Christ rejects this temptation to spiritual inflation by saying, 'You shall not
tempt the Lord thy God.' Christ returns then from the desert to preach to the
people the new message of the spirit, the message of love.
"Question:
Does this apply to us? Are we 'heroes' on a spiritual journey?
"In the European Middle Ages the theme of an individual on an individual quest
clearly emerges. This is the theme of the Grail legends. Why should anyone go
questing for the Grail in Gothic Europe when the Holy Sacrifice of the Mass was
being celebrated in every church? The reason was that the Holy Sacrifice of the
Mass was a general sacrament that did not depend on the recipient's or the
priest's personal character for its effect. It was a miraculous, magically
working conduit of the grace of the Crucifixion of Christ which pours into
those who received it. All one had to do was abide by the laws of the Church
and examine one's conscience and resolve not to sin again. It was not in
itself, however, a test of character.
"This mythological Grail was not inside any Church and only the person who had
a certain character could find it.
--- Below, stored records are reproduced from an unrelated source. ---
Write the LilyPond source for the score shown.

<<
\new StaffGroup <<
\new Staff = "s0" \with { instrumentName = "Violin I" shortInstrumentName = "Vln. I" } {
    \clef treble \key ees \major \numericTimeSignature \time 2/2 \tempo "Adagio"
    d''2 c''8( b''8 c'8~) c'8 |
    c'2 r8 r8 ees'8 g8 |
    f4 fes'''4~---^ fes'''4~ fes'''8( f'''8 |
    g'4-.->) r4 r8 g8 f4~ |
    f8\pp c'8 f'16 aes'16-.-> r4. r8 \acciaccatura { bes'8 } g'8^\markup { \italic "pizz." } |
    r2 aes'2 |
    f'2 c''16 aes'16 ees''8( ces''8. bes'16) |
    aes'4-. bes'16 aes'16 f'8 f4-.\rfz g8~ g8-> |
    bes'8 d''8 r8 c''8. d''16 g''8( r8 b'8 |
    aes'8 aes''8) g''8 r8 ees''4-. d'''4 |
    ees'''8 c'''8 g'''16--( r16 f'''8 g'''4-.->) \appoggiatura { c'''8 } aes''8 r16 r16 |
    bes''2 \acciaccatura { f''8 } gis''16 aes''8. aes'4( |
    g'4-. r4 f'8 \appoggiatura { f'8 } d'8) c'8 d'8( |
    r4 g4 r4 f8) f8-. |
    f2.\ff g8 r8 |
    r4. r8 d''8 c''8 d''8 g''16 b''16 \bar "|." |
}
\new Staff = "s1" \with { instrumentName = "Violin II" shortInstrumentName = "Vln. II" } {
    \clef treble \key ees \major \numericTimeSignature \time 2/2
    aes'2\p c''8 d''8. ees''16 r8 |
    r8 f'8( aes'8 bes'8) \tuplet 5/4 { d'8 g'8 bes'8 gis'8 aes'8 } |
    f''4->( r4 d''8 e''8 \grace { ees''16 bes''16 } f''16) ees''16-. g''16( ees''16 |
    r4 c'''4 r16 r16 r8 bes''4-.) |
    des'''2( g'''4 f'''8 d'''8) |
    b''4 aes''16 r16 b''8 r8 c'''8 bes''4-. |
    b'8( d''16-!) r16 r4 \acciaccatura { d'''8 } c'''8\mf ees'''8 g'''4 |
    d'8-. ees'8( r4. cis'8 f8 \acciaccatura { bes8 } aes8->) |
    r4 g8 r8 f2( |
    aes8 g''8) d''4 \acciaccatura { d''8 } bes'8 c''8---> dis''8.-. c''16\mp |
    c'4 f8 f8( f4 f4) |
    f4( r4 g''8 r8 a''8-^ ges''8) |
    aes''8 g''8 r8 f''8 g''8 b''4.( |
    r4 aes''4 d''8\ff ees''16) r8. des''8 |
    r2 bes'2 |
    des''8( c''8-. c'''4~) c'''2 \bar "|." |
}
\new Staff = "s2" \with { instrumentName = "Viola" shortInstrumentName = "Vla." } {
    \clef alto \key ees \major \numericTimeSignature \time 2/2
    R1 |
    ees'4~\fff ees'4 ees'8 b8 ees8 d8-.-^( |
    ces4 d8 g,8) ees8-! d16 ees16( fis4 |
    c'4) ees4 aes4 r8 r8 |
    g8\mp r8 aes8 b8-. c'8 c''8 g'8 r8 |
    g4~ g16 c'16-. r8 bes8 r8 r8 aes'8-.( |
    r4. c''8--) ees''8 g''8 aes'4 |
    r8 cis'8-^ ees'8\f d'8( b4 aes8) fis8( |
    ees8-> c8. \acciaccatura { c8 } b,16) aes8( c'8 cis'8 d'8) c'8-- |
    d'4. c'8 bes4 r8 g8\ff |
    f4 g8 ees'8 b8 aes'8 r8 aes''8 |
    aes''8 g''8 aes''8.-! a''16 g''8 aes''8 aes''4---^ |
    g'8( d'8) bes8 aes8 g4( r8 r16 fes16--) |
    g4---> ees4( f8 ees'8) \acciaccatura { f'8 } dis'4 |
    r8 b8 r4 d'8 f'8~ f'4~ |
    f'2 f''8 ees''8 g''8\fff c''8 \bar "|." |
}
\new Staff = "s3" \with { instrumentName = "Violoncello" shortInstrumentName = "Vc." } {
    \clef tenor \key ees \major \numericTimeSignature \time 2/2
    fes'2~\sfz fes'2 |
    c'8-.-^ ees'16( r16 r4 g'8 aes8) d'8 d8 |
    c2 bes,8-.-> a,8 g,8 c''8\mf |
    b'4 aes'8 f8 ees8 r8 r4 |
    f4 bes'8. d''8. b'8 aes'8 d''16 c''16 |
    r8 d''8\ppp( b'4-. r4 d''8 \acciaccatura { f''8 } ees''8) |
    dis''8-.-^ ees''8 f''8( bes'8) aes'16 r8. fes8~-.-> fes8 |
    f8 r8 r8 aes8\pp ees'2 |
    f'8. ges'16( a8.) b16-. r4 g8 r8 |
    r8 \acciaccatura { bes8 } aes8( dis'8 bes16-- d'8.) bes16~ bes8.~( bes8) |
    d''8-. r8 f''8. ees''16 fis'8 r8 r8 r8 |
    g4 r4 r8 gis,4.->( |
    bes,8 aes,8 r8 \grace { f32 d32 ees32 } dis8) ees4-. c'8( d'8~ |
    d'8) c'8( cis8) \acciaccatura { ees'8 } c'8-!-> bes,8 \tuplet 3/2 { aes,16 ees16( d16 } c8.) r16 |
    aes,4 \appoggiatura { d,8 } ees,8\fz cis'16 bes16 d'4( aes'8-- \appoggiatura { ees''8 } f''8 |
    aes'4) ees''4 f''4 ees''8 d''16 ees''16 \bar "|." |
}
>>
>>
The Grail was carried by absolutely virtuous
maidens and it represented an integrity of character and life rather than a
sacramental system.
"Sir
Gawain, Arthur's nephew, proposes a vow, since they thought it a disgrace to go
forth in a group, each should enter the forest at that point where he found it
darkest, and where no other path existed. This is the absolute opposite to the
Oriental guru system, in which you accept the direction of a guru who knows
what is best for you. But it is you and your potential character, which has
never been seen and which can be brought into being by no one else, that is the
life quest in the Western sense. Each individual pursues it in his or her own
way. The problem in our society and in our schools is to inculcate, without
overdoing it, the notion of education, as in the Latin educere - to
lead, to bring out what is in someone rather than merely to indoctrinate
him/her from the outside. Spiritually, then, we must all seek the Grail by
entering that part of the forest where nobody else has cut a path for us."